Only 29, the experienced Valentine-Eleebana product has played 103 games for both the Storm (2007-12) and Knights (2002-2006).
However, he does not have a contract with any club for next year and is now resigned to leaving Melbourne and continuing his career elsewhere.
Quinn, who represented the Blues in all three games of the 2008 State of Origin series, told the Newcastle Herald yesterday that he was keeping his options open but denied speculation he has signed to play for reigning Newcastle Rugby League premiers Wests.
The Herald has been told an intermediary has spoken to the Knights and South Sydney to assess their interest but was told neither club had any room left under their 2013 salary cap to sign a player of Quinn’s pedigree.
The Knights have a policy of not speaking to the Herald about player retention and recruitment.
Quinn, his wife, Frances, and their 14-month-old daughter, Summer, are back in Newcastle briefly to visit family and friends. They will return to Melbourne later this month so he can complete the final stages of his electrician’s apprenticeship at TAFE.
‘‘I heard that I’ve already signed for Wests – that was the rumour going around – but that hasn’t happened at all,’’ Quinn said. ‘‘We’ll go away on holidays for a week then we’ll be back in town in November, so if we can work something out then, that’d be great.
‘‘I’ve spoken to a few people but I haven’t committed to anything just yet. I just wanted to relax a bit and get away from everything, and finish off these TAFE modules as well.’’

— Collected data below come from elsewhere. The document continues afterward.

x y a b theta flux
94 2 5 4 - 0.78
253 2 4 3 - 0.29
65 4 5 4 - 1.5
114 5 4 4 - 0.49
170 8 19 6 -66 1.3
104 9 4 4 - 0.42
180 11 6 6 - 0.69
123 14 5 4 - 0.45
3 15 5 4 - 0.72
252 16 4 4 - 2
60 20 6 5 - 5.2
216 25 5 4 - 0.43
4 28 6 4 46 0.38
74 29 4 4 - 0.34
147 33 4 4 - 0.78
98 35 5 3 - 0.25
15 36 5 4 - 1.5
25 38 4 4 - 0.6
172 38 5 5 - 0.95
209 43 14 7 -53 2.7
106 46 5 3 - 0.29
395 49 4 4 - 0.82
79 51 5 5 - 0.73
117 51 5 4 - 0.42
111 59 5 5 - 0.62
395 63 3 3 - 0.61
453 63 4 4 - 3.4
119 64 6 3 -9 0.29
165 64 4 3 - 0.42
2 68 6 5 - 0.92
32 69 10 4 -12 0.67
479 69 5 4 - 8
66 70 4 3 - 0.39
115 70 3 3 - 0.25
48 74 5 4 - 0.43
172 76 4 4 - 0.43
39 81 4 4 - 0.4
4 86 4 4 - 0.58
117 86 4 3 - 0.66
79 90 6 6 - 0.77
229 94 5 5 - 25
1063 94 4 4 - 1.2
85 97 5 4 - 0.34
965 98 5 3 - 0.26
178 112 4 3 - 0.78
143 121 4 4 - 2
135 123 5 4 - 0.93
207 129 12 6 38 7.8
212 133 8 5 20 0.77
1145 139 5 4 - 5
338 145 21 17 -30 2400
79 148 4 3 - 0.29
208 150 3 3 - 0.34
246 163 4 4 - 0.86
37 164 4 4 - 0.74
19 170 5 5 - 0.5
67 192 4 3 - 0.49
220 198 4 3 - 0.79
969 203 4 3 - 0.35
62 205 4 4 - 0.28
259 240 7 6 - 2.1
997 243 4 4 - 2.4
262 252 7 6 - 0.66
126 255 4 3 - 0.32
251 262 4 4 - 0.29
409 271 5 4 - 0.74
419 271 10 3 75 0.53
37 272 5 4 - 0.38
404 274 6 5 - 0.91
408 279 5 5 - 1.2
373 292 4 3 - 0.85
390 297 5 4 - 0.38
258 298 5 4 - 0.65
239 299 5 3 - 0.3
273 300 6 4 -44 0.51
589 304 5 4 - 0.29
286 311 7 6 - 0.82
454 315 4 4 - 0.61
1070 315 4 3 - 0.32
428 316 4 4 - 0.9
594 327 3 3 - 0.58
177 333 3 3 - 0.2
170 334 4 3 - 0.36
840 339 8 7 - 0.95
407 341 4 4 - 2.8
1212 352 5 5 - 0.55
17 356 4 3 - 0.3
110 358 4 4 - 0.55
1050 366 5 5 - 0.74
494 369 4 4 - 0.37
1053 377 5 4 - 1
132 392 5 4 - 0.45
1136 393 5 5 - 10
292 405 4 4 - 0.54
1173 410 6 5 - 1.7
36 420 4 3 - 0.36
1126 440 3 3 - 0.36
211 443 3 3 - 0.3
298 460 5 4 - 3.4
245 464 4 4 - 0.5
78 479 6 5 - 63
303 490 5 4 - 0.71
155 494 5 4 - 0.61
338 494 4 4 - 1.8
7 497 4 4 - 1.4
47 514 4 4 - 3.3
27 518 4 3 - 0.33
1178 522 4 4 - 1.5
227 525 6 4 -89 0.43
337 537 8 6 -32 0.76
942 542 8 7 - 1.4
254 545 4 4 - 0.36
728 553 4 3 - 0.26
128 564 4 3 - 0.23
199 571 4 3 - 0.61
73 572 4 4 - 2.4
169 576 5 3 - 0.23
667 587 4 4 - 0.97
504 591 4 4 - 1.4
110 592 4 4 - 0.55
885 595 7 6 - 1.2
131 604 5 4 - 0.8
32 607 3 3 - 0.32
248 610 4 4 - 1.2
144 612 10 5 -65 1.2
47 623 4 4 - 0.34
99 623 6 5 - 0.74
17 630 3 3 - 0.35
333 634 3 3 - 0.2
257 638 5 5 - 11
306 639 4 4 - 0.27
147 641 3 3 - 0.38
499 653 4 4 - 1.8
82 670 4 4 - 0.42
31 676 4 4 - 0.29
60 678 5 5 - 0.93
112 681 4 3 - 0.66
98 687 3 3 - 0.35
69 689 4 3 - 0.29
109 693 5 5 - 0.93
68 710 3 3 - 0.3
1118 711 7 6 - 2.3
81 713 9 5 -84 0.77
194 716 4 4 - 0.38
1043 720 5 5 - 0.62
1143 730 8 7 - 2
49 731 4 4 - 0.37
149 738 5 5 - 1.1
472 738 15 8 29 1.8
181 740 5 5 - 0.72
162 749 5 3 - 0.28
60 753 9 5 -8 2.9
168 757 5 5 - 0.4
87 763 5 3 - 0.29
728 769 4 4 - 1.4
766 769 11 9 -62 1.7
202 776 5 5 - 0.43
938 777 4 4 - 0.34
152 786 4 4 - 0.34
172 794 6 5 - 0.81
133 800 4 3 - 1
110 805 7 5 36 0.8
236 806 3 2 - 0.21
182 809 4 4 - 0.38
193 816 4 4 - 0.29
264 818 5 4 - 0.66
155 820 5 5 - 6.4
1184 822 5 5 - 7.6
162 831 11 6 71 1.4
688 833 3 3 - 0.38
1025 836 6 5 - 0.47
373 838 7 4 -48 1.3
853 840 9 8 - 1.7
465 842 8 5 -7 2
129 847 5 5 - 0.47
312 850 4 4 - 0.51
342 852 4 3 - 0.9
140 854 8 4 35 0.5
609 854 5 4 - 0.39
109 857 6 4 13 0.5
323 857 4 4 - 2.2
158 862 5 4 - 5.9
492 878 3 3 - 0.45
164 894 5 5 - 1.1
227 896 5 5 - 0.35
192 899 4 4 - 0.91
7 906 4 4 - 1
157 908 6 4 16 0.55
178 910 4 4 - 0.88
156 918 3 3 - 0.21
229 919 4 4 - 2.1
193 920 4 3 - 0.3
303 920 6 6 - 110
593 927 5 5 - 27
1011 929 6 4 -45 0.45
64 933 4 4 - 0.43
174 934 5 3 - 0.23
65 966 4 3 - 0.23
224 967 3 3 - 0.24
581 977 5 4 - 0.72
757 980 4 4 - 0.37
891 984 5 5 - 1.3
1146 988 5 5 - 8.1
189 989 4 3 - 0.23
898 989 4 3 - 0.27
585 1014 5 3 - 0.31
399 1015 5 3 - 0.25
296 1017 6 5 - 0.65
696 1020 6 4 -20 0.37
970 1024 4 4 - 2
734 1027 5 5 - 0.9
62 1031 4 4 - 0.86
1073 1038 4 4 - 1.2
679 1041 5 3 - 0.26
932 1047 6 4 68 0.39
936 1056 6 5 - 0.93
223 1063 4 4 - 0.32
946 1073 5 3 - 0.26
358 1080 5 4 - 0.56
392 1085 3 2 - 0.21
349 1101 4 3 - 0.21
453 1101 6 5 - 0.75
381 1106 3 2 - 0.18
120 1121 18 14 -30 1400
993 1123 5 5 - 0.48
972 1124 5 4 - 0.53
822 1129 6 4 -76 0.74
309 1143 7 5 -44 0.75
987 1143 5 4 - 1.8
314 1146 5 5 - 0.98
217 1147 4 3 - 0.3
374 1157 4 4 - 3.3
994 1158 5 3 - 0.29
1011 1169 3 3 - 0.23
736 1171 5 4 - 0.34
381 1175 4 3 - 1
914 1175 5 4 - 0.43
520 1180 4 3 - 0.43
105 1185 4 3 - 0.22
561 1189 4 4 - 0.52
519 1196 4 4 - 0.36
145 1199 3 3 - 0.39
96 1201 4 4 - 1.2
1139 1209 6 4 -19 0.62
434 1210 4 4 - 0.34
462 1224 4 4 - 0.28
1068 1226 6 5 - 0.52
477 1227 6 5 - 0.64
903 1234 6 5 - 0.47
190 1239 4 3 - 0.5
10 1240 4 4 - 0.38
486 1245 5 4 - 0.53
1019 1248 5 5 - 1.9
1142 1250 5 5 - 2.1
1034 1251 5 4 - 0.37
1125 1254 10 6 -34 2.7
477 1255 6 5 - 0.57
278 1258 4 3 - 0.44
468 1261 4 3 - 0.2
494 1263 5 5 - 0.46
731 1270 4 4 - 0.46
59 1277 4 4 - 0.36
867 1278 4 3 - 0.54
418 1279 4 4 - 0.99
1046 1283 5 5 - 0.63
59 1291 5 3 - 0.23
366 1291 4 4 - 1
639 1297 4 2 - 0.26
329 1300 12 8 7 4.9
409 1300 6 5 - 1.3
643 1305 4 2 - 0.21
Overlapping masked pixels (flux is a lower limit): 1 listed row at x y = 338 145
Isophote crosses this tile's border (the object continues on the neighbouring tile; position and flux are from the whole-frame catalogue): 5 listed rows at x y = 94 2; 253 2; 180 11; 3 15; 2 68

Quinn scored the first and last tries in Melbourne’s 34-8 grand final victory over Manly in 2007 (the NRL later stripped the club of that title), and played in the Storm’s 40-0 loss to the Sea Eagles the following year.

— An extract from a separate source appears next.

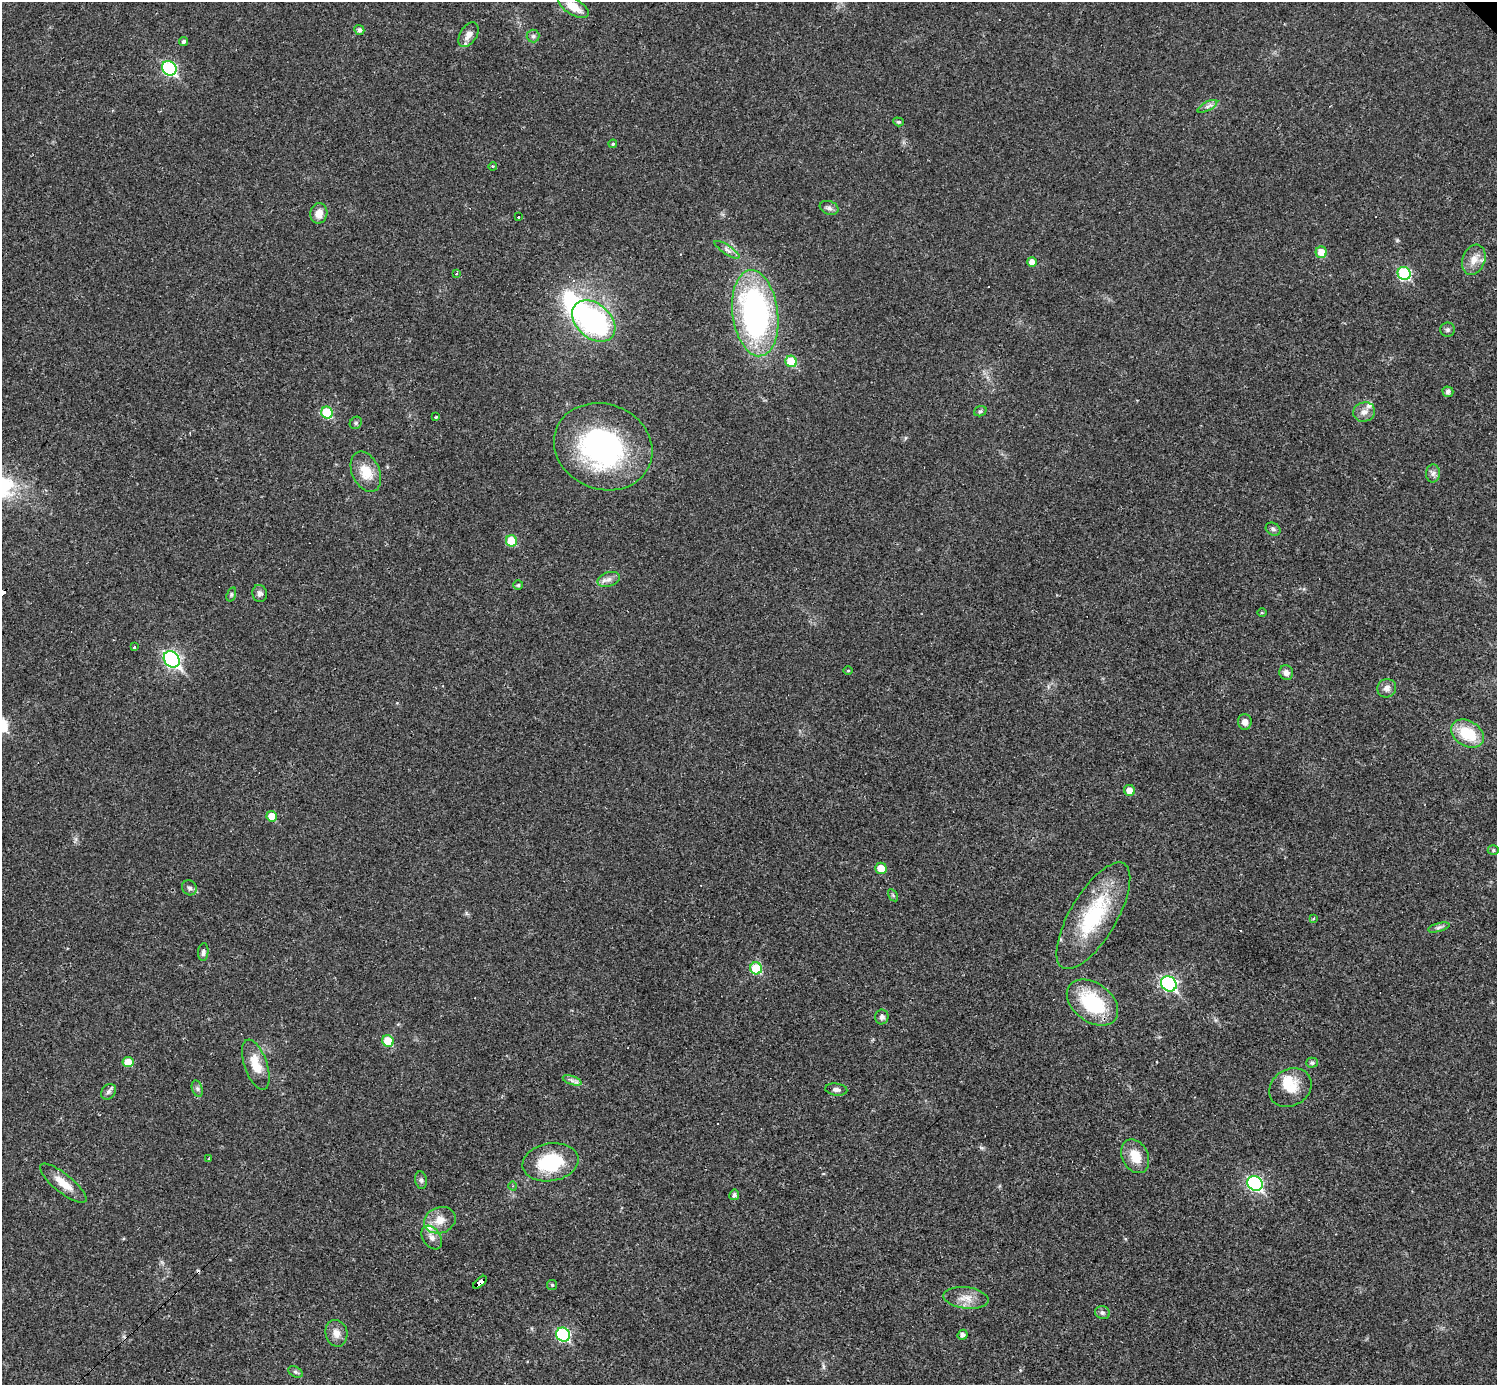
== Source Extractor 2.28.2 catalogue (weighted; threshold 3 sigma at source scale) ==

He was injured and missed their 23-16 victory over Parramatta in the 2009 decider (the NRL stripped them of that title too), then was overlooked for their 14-4 triumph over the Dogs two weeks ago after battling a calf strain in the final weeks of the season.
Asked if his National Rugby League career was over, Quinn referred to former Storm teammate Bryan Norrie and said it was a case of never say never.
‘‘He thought he was done when he went to Wagga Wagga Kangaroos but he came back and played for us and he’s played well ever since,’’ he said. ‘‘If it is the end, I can’t really complain. I ‘kind of’ won a grand final. It’s not in the books but I played in one and won, I lost one, then missed out on a couple through injury and non-selection, so I can’t really complain if this is it. I had a good crack. I had fun. It’s a lot more than what a lot of players have achieved.’’
According to the Newcastle Rugby League’s player points system, Quinn counts for 200 points as a National Rugby League player who played 10 or more games in either of the previous two seasons. He played 20 games for Melbourne this year and 15 last year.
Wests are premiers but, having finished second on the ladder behind minor premiers Cessnock, are allowed to use players to the total value of 750 points next season. Quinn would count for zero points for Lakes as he is a product of their own feeder area.
Wests coach Craig Miller insisted Quinn would not be playing for the Rosellas next season and that he should still be playing for a National Rugby League club. ‘‘Our roster’s full and our points are full, but I think Quinny is still an NRL player,’’ Miller said.
Lakes secretary Tom Sheppard said the club’s priority was to confirm a new coach for 2013, and he hoped to be able to do that by the end of this week, ‘‘but we’d love to have a player like Anthony Quinn at the club’’.
Knights NSW Cup coach Rip Taylor, who was at the helm when Lakes won the Newcastle competition in 2002, is the leading contender to fill the vacancy at Cahill Oval, but he is also considering other options.